* BEGIN Supplied text *

How to write a plugin for an external code

Tip

Before starting to write a new plugin, check the aiida plugin registry. If a plugin for your code is already available, you can skip straight to How to run external codes.

Tip

This how to walks you through all logical steps of how AiiDA interacts with an external code. If you already know the basics and would like to get started with a new plugin package quickly, check out How to package plugins.

To run an external code with AiiDA, you need a corresponding calculation plugin, which tells AiiDA how to:

  1. Prepare the required input files.

  2. Run the code with the correct command line parameters.

Finally, you will probably want a parser plugin, which tells AiiDA how to:

  1. Parse the output of the code.

This how-to takes you through the process of creating a calculation plugin for a simple executable that sums two numbers, using it to run the code, and writing a parser for its outputs.

In the following, as an example, our Code will be the bash executable, and our “input file” will be a bash script aiida.in that sums two numbers and prints the result:

echo $(( numx + numy ))

We will run this as:

/bin/bash < aiida.in > aiida.out

thus writing the sum of the two numbers numx and numy (provided by the user) to the output file aiida.out.

Interfacing external codes

Start by creating a file calculations.py and subclass the CalcJob class:

from aiida import orm
from aiida.common.datastructures import CalcInfo, CodeInfo
from aiida.common.folders import Folder
from aiida.engine import CalcJob, CalcJobProcessSpec


class ArithmeticAddCalculation(CalcJob):
    """`CalcJob` implementation to add two numbers using bash for testing and demonstration purposes."""

In the following, we will tell AiiDA how to run our code by implementing two key methods:

Defining the spec

The define method tells AiiDA which inputs the CalcJob expects and which outputs it produces (exit codes will be discussed later). This is done through an instance of the CalcJobProcessSpec class, which is passed as the spec argument to the define method. For example:

    @classmethod
    def define(cls, spec: CalcJobProcessSpec):
        """Define the process specification, including its inputs, outputs and known exit codes.

        :param spec: the calculation job process spec to define.
        """
        super().define(spec)
        spec.input('x', valid_type=(orm.Int, orm.Float), help='The left operand.')
        spec.input('y', valid_type=(orm.Int, orm.Float), help='The right operand.')
        spec.output('sum', valid_type=(orm.Int, orm.Float), help='The sum of the left and right operand.')
        # set default options (optional)
        spec.inputs['metadata']['options']['parser_name'].default = 'arithmetic.add'
        spec.inputs['metadata']['options']['input_filename'].default = 'aiida.in'
        spec.inputs['metadata']['options']['output_filename'].default = 'aiida.out'
        spec.inputs['metadata']['options']['resources'].default = {'num_machines': 1, 'num_mpiprocs_per_machine': 1}
        # start exit codes - marker for docs
        spec.exit_code(310, 'ERROR_READING_OUTPUT_FILE', message='The output file could not be read.')
        spec.exit_code(320, 'ERROR_INVALID_OUTPUT', message='The output file contains invalid output.')
        spec.exit_code(410, 'ERROR_NEGATIVE_NUMBER', message='The sum of the operands is a negative number.')

The first line of the method calls the define method of the CalcJob parent class. This necessary step defines the inputs and outputs that are common to all CalcJob’s.

Next, we use the input() method in order to define our two input numbers x and y (we support integers and floating point numbers), and we use output() to define the only output of the calculation with the label sum. AiiDA will attach the outputs defined here to a (successfully) finished calculation using the link label provided.

* END Supplied text *
* BEGIN Dataset rows *

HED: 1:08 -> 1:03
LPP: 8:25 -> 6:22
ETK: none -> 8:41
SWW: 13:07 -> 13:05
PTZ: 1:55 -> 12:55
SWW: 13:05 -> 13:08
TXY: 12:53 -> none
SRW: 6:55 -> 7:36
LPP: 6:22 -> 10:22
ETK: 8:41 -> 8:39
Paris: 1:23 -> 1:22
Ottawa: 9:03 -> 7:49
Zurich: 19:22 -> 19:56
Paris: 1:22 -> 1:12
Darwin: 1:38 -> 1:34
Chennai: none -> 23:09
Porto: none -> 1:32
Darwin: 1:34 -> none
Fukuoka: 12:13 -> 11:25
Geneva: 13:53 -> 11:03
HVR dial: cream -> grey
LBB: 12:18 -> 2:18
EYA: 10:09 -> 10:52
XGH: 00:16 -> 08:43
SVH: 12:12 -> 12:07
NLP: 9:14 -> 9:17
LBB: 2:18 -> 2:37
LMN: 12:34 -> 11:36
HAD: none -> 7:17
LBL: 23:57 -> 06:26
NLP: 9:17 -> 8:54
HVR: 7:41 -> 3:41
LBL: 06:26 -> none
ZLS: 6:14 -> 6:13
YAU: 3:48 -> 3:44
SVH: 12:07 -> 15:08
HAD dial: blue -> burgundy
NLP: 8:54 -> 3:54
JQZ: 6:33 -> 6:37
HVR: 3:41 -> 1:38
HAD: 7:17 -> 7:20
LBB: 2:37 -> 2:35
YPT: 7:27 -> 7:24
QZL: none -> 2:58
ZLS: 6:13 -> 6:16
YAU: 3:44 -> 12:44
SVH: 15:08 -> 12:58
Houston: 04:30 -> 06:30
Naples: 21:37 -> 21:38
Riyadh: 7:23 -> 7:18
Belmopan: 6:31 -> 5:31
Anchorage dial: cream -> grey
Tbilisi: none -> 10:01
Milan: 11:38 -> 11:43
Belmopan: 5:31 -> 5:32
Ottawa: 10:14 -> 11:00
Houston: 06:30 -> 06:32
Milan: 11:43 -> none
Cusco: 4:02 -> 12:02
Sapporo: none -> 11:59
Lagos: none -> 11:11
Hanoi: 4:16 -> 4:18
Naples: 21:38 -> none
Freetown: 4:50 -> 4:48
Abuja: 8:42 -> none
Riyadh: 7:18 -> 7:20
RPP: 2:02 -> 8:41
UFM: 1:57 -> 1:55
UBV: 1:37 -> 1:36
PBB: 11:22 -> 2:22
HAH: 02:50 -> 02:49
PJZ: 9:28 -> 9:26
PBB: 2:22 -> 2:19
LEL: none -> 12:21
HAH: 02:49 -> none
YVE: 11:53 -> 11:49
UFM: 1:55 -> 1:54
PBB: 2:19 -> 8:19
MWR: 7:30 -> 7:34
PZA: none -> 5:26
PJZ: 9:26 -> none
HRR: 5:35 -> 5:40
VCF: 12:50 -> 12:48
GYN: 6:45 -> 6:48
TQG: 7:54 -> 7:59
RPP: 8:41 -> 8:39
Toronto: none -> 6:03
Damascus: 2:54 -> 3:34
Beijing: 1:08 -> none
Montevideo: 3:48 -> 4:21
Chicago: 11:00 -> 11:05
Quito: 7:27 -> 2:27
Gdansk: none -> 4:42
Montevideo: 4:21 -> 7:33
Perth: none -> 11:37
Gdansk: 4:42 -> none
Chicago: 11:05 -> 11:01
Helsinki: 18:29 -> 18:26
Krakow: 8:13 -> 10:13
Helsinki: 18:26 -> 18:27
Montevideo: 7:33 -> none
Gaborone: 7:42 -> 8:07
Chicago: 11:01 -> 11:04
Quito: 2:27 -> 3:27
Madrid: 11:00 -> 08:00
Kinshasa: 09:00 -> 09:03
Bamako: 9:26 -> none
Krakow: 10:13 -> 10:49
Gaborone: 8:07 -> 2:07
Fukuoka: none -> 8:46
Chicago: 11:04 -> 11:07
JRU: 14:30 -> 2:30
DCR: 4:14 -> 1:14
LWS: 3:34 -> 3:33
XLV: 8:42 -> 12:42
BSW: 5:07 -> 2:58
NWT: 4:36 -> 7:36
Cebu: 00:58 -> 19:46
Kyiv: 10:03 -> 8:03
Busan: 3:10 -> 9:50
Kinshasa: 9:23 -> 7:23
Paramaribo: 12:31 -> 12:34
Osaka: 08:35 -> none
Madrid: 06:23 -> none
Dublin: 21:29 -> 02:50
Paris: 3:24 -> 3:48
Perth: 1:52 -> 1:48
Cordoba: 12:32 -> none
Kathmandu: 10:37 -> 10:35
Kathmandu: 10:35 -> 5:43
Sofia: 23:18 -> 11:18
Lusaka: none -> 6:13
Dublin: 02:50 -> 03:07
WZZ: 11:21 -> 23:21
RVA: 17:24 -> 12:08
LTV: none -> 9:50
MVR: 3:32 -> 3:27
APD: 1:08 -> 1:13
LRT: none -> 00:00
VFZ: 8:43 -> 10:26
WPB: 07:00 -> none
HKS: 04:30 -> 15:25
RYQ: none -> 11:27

* END Dataset rows *

### Stated problem
Write out the passage of the AiiDA plugin guide between "super().define(spec)" and "and right operand.')", inclusive, with every character kept as it appears.

### Output of the task
super().define(spec)
        spec.input('x', valid_type=(orm.Int, orm.Float), help='The left operand.')
        spec.input('y', valid_type=(orm.Int, orm.Float), help='The right operand.')
        spec.output('sum', valid_type=(orm.Int, orm.Float), help='The sum of the left and right operand.')